L’amiral sembla hésiter un instant avant de se lancer, d’une voix qui ne cachait plus son propre épuisement :
« Vous êtes un unificateur Shepard... C’est vous et votre équipe qui avez forgé l’alliance qui nous a finalement permis de l’emporter. Je ne vais pas vous demander de repartir dans une mission suicide à l’autre bout de la galaxie mais j’ai besoin que vous soyez là, que vous soyez présent pour le rappeler aux politiques, aux gens sur Terre et aux réfugiés. La guerre contre les Moissonneurs n’a laissé que le chaos et la désolation partout derrière elle, les gens ont besoin d’espoir… Et c’est vous, le commandant Shepard, qui symbolisez le mieux cet espoir. »
Il avait terminé sa dernière phrase sur un ton solennel, peut-être un peu forcé quand même. De son côté le commandait sentait la fatigue qui le gagnait depuis le début de leur conversation peser de plus en plus sur ses épaules… Pas seulement la fatigue en fait. Il réalisa que son cœur semblait se tortiller dans sa poitrine tandis qu’une sensation froide, sourde et insidieuse enveloppait ses poumons… La situation était-elle vraiment moins désespérée malgré la défaite des Moissonneurs ? Et combien de gens allaient encore mourir des conséquences de cette guerre sans qu’il puisse les sauver ? Repoussant tant bien que mal ces idées noires, Shepard mobilisa le peu de force qu’il avait pour se ressaisir et pouvoir répondre à l’amiral sans laisser paraître le malaise qui l’avait saisi.
« Oui je comprends amiral, et vous pouvez compter sur moi.
— Merci Shepard, vous ne réalisez pas à quel point cela va être important dans les mois à venir, répondit Hackett avec un soulagement visible.
— J’espère juste être opérationnel dès que possible.
— Vous verrez ça avec les médecins Shepard. Prenez le temps qu’il faudra et en attendant, l’annonce de votre retour parmi suffira à nous redonner du courage. Reposez-vous et reprenez des forces. Hackett terminé. »

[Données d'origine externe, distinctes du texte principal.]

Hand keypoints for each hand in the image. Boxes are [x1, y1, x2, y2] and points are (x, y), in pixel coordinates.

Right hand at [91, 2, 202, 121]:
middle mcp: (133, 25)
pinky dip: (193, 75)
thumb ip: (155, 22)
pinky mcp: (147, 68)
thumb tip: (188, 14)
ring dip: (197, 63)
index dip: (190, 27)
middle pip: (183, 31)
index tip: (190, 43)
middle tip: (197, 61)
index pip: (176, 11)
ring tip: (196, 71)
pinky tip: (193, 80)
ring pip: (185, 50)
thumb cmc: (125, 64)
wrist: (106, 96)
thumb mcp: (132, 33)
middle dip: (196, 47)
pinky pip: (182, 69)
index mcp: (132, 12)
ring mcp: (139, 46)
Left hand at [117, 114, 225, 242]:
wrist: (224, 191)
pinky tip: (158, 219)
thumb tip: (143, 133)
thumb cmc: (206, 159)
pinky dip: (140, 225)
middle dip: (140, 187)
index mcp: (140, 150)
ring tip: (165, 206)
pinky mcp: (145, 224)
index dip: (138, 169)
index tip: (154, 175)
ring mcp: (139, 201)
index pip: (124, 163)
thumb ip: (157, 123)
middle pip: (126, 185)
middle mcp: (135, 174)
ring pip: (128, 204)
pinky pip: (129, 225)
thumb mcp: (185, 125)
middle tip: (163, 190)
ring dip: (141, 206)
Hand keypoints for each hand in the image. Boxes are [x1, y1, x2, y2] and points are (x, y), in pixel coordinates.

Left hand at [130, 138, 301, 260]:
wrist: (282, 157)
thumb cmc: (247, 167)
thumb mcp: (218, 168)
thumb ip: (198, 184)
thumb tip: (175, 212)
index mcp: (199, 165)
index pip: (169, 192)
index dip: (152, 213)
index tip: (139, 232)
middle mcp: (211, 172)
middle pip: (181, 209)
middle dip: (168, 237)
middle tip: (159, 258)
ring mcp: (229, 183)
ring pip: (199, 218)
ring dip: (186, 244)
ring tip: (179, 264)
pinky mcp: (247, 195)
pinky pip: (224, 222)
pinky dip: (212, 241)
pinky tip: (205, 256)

L’hologramme de l’amiral avait à peine fini de se dissiper que Shepard se laissa retomber dans son lit. Tout son corps lui criait son envie de se lever et de s’enfuir, d’échapper à tout ça. Il ferma les yeux et prit de grandes inspirations pour se calmer et tenter de se débarrasser de la crainte sourde qui s’était emparée de lui quelques instants plus tôt. Les Moissonneurs avaient été détruits, Tali et le reste de son équipe étaient vivants, alors d’où venait cette peur qu’il avait sentie fourmiller dans tout son corps ?
Il lui fallut de longues minutes pour parvenir à la chasser à peu près complètement… Mais il la sentait toujours, tapie dans un recoin de son esprit, comme si elle s’apprêtait à revenir à la moindre faiblesse. Il devait arrêter d’y penser. Shepard demanda à l’IV médicale d’allumer l’holovision, de mettre de la musique, n’importe quoi qui briserait le silence qui régnait dans la pièce stérile. Elle lui proposa un programme musical quelconque qu’il s’empressa d’accepter. Se focalisant sur la musique pour y perdre ses pensées, le corps anesthésié par les antalgiques, Shepard finit par sombrer dans un sommeil sans rêve.